CRISI ATLETICO ACQUI 
E' normale che le cose non vadano sempre come ci aspetti, ma un girone d'andata così complicato era difficile da pronosticare ad inizio stagione. Dopo una passata stagione chiusa al nono posto, ci si poteva aspettare che l'Atletico Acqui provasse a replicare ciò che di buono aveva fatto vedere nella passata stagione, per provare poi a migliorarsi. Invece, la prima metà di stagione degli Acquesi è stata all'insegna della difficoltà: prima un cambio di allenatore, poi un girone d'andata chiuso al penultimo posto con 14 punti. La zona salvezza rimane comunque alla portata, visto che l'undicesimo posto dista solamente 2 punti, ma nella seconda metà di stagione servirà un cambio di passo per provare a rimanere in categoria.

PERNATESE AD UN PASSO DALLA RETROCESSIONE 
Capita anche che qualche squadra, dopo un salto di categoria, non riesca ad attrezzarsi adeguatamente per il campionato, ma ciò non può giustificare un girone d'andata chiuso con soli 2 punti. La Pernatese, dopo 15 giornate, rimane ancora a secco di vittorie e si trova già con un piede in Seconda Categoria. Già perché il distacco dal quindicesimo posto al momento sembra una montagna insormontabile e nel girone di ritorno servirà un vero e proprio miracolo sportivo per agguantare la salvezza. Sicuramente i ragazzi di Putrino dovranno dimostrare orgoglio per la maglia e provare quantomeno a portare a casa qualche vittoria, in modo da generare un po' di fiducia anche per l'anno che verrà.

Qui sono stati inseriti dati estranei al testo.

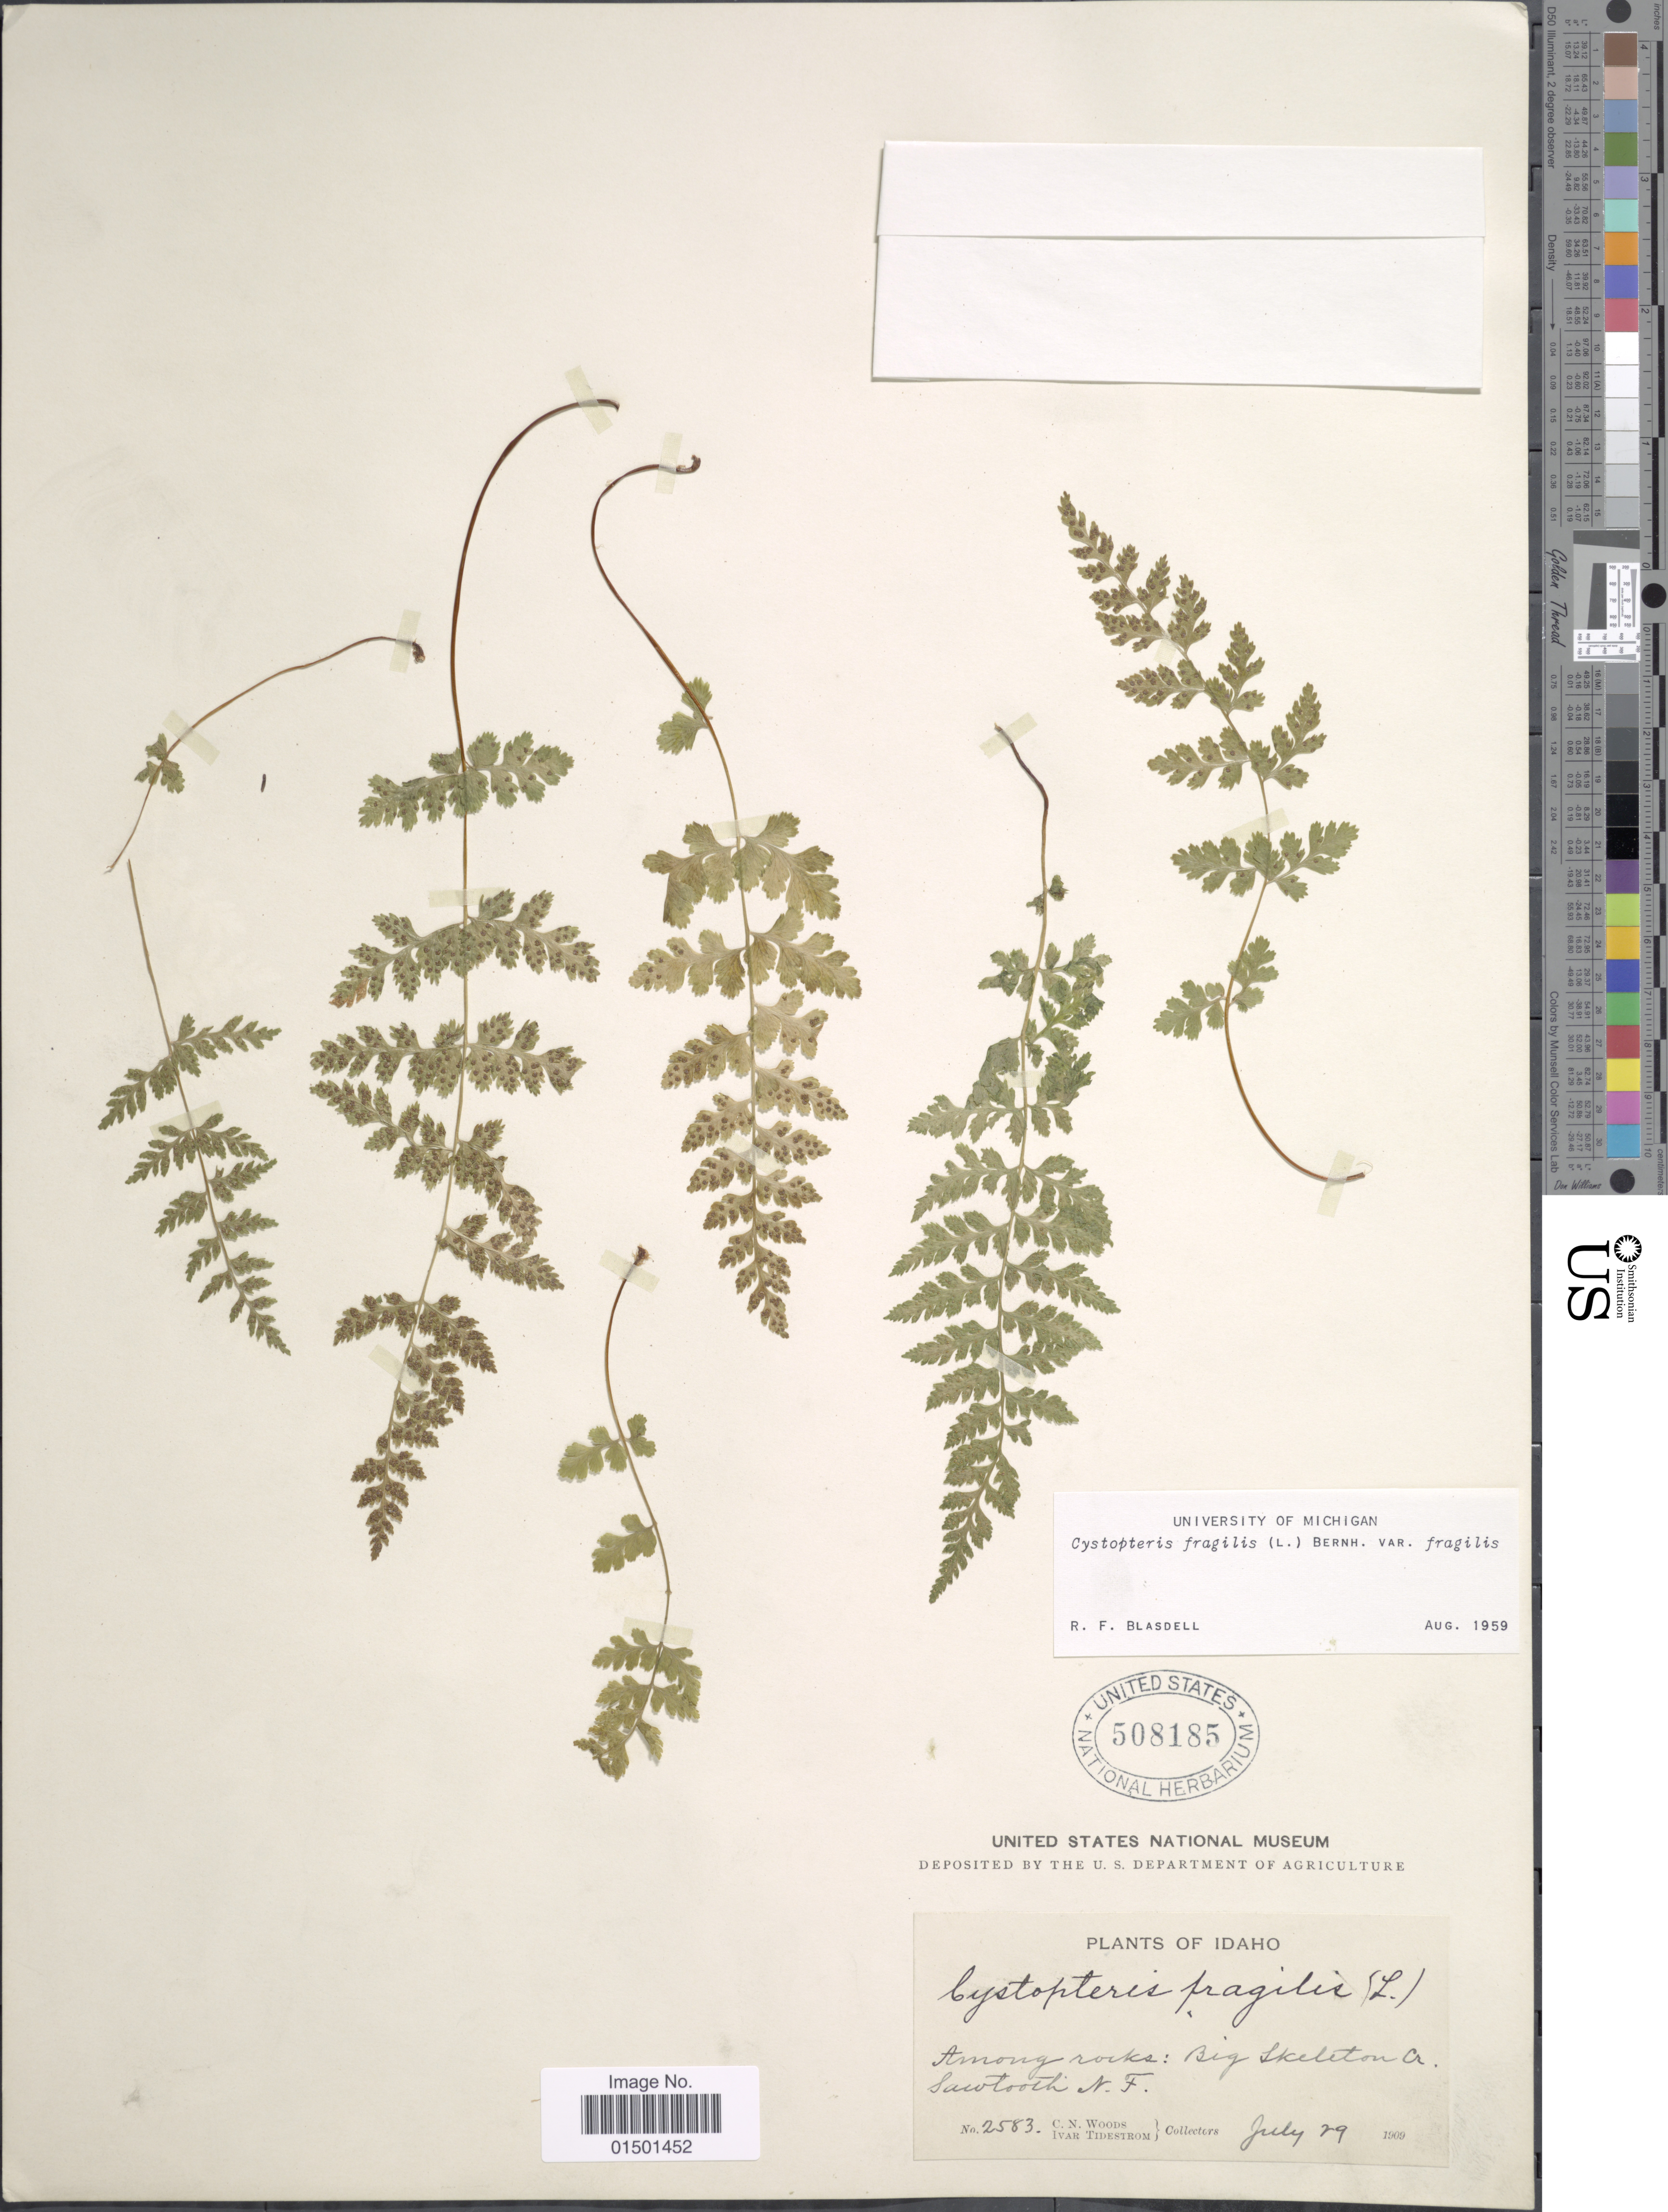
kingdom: Plantae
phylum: Tracheophyta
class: Polypodiopsida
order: Polypodiales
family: Cystopteridaceae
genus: Cystopteris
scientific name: Cystopteris fragilis var. fragilis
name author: (L.) Bernh.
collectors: C. Woods & I. F. Tidestrom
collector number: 2583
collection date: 1909-07-29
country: United States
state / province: Idaho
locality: Among rocks: Big Skeleton Cr. Sawtooth N.F.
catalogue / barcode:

MONFERRATO SOTTO LE ASPETTATIVE 
Nulla è ancora perduto e tutto può ancora succedere, ma i piani adesso si complicano. I primi 4 mesi del Monferrato sono stati sotto le aspettative di inizio stagione dove, dopo le prime giornate, si pensava ai gialloblù come ad una diretta contendente per il titolo. Dopo il girone d'andata, però, i punti raccolti sono solo 15 e ora la vetta dista ben 11 lunghezze. Sicuramente la zona play off è ancora in piena portata, ma sarà fondamentale battere Viguzzolese, Trecate e Felizzano per provare ad agganciare il terzo posto. Occhio anche al calendario dopo la sosta che, sulla carta, sembra poter agevolare la squadra del tecnico Molina, viste le molte partite contro squadre di bassa classifica.